AB: What sorts of issues and ideas are you exploring in your work and why are they important?
KG: I think a lot about deconstructing and de-conditioning. I want to question what we, as women, deal with daily, on top of all else. There are layers upon layers of construction, going back to early girlhood, which is an important, often damaging time. Girlhood is a very interesting subject. I often dig into my childhood, and I’m very interested in the difference between boys and girls growing up. I’m interested in the transition from young girl to teenager and how important and traumatizing it can be when girls become objects of desire. This side of the gallery [opposite the girlhood wall] is more of the adult woman section. Growing up female, it’s implied that beauty and your appearance is a big deal. You do eventually wake up from that pressure as a woman, but there is a residue, a bad aftertaste of wasted time and effort to be a certain way. I was thinking about what it means to grow into an angry woman, which you can see in my drawings, which seem to always solicit an “aggressive” description. I don’t see them as such; assertive, yes. The selfies in the woman section, digital images printed on canvas, are masked identities. Each one is holding a type of mask, a face that is not my own, which are actually torn photos of models from magazines. They address this idea of never measuring up. I feel that a lot of women hold themselves back––“I’m not ready yet” or “I’m not perfect yet.” It could take years to do anything, and there are real world consequences for that.
AB: How are you combining your artistic practice with social activism?

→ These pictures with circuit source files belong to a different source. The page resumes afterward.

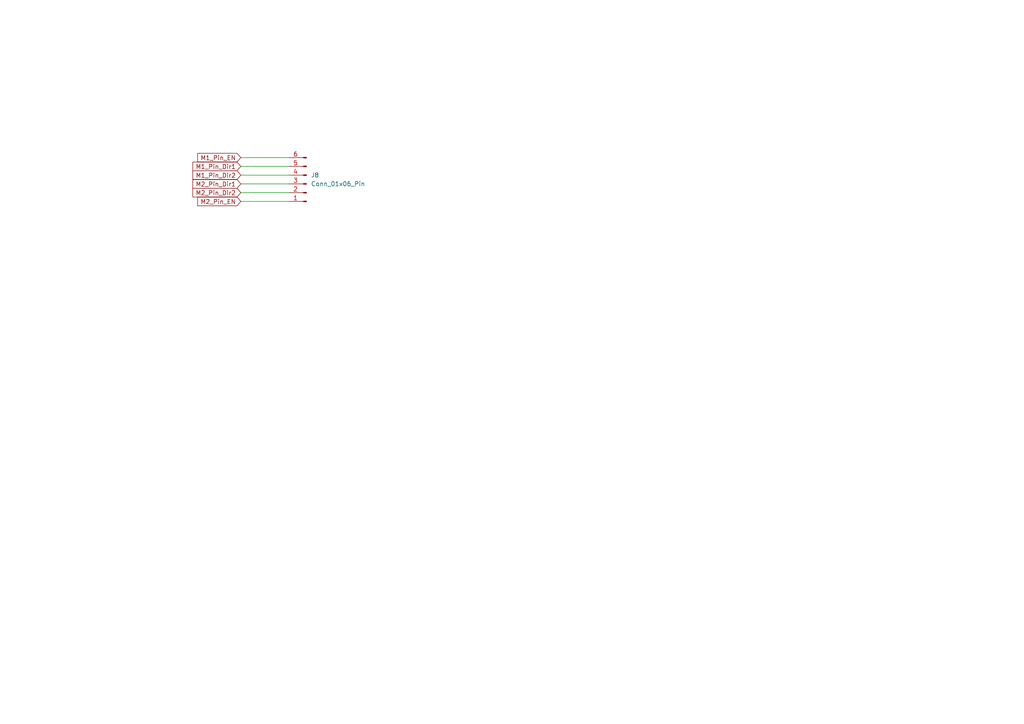
<source format=kicad_sch>
(kicad_sch
	(version 20231120)
	(generator "eeschema")
	(generator_version "8.0")
	(uuid "58837d1f-e957-4e5d-9361-4de7273fb02b")
	(paper "A4")
	(title_block
		(title "Carte electronique Exodus")
		(company "Fablab")
	)
	
	(wire
		(pts
			(xy 69.85 55.88) (xy 83.82 55.88)
		)
		(stroke
			(width 0)
			(type default)
		)
		(uuid "6c2756b2-e537-4f1e-a081-d504764efd8b")
	)
	(wire
		(pts
			(xy 69.85 58.42) (xy 83.82 58.42)
		)
		(stroke
			(width 0)
			(type default)
		)
		(uuid "79836345-a8b6-4a88-a443-870627335b29")
	)
	(wire
		(pts
			(xy 69.85 50.8) (xy 83.82 50.8)
		)
		(stroke
			(width 0)
			(type default)
		)
		(uuid "a6934997-867c-4b2f-9cd5-08c6036e4855")
	)
	(wire
		(pts
			(xy 69.85 48.26) (xy 83.82 48.26)
		)
		(stroke
			(width 0)
			(type default)
		)
		(uuid "c9903ce5-7fca-49eb-8408-3c919b4475bf")
	)
	(wire
		(pts
			(xy 69.85 45.72) (xy 83.82 45.72)
		)
		(stroke
			(width 0)
			(type default)
		)
		(uuid "f2b0546e-f1cf-401f-85fb-d8ad19e6001f")
	)
	(wire
		(pts
			(xy 69.85 53.34) (xy 83.82 53.34)
		)
		(stroke
			(width 0)
			(type default)
		)
		(uuid "fd34ee01-e4e0-4232-ad74-733e423864e5")
	)
	(global_label "M1_Pin_Dir1"
		(shape input)
		(at 69.85 48.26 180)
		(fields_autoplaced yes)
		(effects
			(font
				(size 1.27 1.27)
			)
			(justify right)
		)
		(uuid "0917d326-8663-45a6-852a-d3784f561821")
		(property "Intersheetrefs" "${INTERSHEET_REFS}"
			(at 55.3744 48.26 0)
			(effects
				(font
					(size 1.27 1.27)
				)
				(justify right)
				(hide yes)
			)
		)
	)
	(global_label "M2_Pin_Dir2"
		(shape input)
		(at 69.85 55.88 180)
		(fields_autoplaced yes)
		(effects
			(font
				(size 1.27 1.27)
			)
			(justify right)
		)
		(uuid "622bb320-7d94-45c3-9fe2-d4140c669a7a")
		(property "Intersheetrefs" "${INTERSHEET_REFS}"
			(at 55.3744 55.88 0)
			(effects
				(font
					(size 1.27 1.27)
				)
				(justify right)
				(hide yes)
			)
		)
	)
	(global_label "M2_Pin_Dir1"
		(shape input)
		(at 69.85 53.34 180)
		(fields_autoplaced yes)
		(effects
			(font
				(size 1.27 1.27)
			)
			(justify right)
		)
		(uuid "78e287a6-6c61-4740-8a4d-e1dc4d56a94f")
		(property "Intersheetrefs" "${INTERSHEET_REFS}"
			(at 55.3744 53.34 0)
			(effects
				(font
					(size 1.27 1.27)
				)
				(justify right)
				(hide yes)
			)
		)
	)
	(global_label "M2_Pin_EN"
		(shape input)
		(at 69.85 58.42 180)
		(fields_autoplaced yes)
		(effects
			(font
				(size 1.27 1.27)
			)
			(justify right)
		)
		(uuid "9370e3bd-7231-4323-a30a-8355af865165")
		(property "Intersheetrefs" "${INTERSHEET_REFS}"
			(at 56.7654 58.42 0)
			(effects
				(font
					(size 1.27 1.27)
				)
				(justify right)
				(hide yes)
			)
		)
	)
	(global_label "M1_Pin_Dir2"
		(shape input)
		(at 69.85 50.8 180)
		(fields_autoplaced yes)
		(effects
			(font
				(size 1.27 1.27)
			)
			(justify right)
		)
		(uuid "9fc41c19-bdb4-46bc-aa8f-a0e77cb9c397")
		(property "Intersheetrefs" "${INTERSHEET_REFS}"
			(at 55.3744 50.8 0)
			(effects
				(font
					(size 1.27 1.27)
				)
				(justify right)
				(hide yes)
			)
		)
	)
	(global_label "M1_Pin_EN"
		(shape input)
		(at 69.85 45.72 180)
		(fields_autoplaced yes)
		(effects
			(font
				(size 1.27 1.27)
			)
			(justify right)
		)
		(uuid "c936e528-a59b-42cb-ae32-21850fbb7c55")
		(property "Intersheetrefs" "${INTERSHEET_REFS}"
			(at 56.7654 45.72 0)
			(effects
				(font
					(size 1.27 1.27)
				)
				(justify right)
				(hide yes)
			)
		)
	)
	(symbol
		(lib_id "Connector:Conn_01x06_Pin")
		(at 88.9 53.34 180)
		(unit 1)
		(exclude_from_sim no)
		(in_bom yes)
		(on_board yes)
		(dnp no)
		(fields_autoplaced yes)
		(uuid "805ff8a9-baf6-4211-829a-dd698e338310")
		(property "Reference" "J8"
			(at 90.17 50.7999 0)
			(effects
				(font
					(size 1.27 1.27)
				)
				(justify right)
			)
		)
		(property "Value" "Conn_01x06_Pin"
			(at 90.17 53.3399 0)
			(effects
				(font
					(size 1.27 1.27)
				)
				(justify right)
			)
		)
		(property "Footprint" "Connector_PinHeader_2.54mm:PinHeader_1x06_P2.54mm_Vertical"
			(at 88.9 53.34 0)
			(effects
				(font
					(size 1.27 1.27)
				)
				(hide yes)
			)
		)
		(property "Datasheet" "~"
			(at 88.9 53.34 0)
			(effects
				(font
					(size 1.27 1.27)
				)
				(hide yes)
			)
		)
		(property "Description" "Generic connector, single row, 01x06, script generated"
			(at 88.9 53.34 0)
			(effects
				(font
					(size 1.27 1.27)
				)
				(hide yes)
			)
		)
		(pin "6"
			(uuid "47da0d7a-a191-4bae-a427-28b443bde951")
		)
		(pin "3"
			(uuid "03391580-f6a8-4637-9a4e-c756b6e302e2")
		)
		(pin "4"
			(uuid "4bb6556c-7a5d-4531-aeef-d3efd180363d")
		)
		(pin "1"
			(uuid "aa5e4861-7f7d-4f63-a1e7-eed67cd4eb59")
		)
		(pin "2"
			(uuid "74a43dbd-5f40-4d72-b1bd-a204692ef961")
		)
		(pin "5"
			(uuid "ba6d8f12-9d10-4aec-865a-b0131918ba15")
		)
		(instances
			(project ""
				(path "/00172638-8708-4530-9462-7b89510d184e/cf31942b-d251-4075-a2c4-ee161157a45a"
					(reference "J8")
					(unit 1)
				)
			)
		)
	)
)

</source>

KG: I consistently deal with the male gaze in my practice; excavating it, interrupting it, and turning it around to see what it’s doing. I’ve internalized it, but as I get older, I become more aware of it and freer from it. I’m interested in history, particularly women in the art world and beyond and the legacy that I’ve been dealing with as a performative and social practice activist through my Feminist Urgent project. I want to reach out and see what else can be done. It comes from my work and from my life. It comes from dealing with issues of being a female artist and regularly hearing from other female artists about their experiences. I hope to change something, even if it feels like I am trying to move a boulder with my eyes.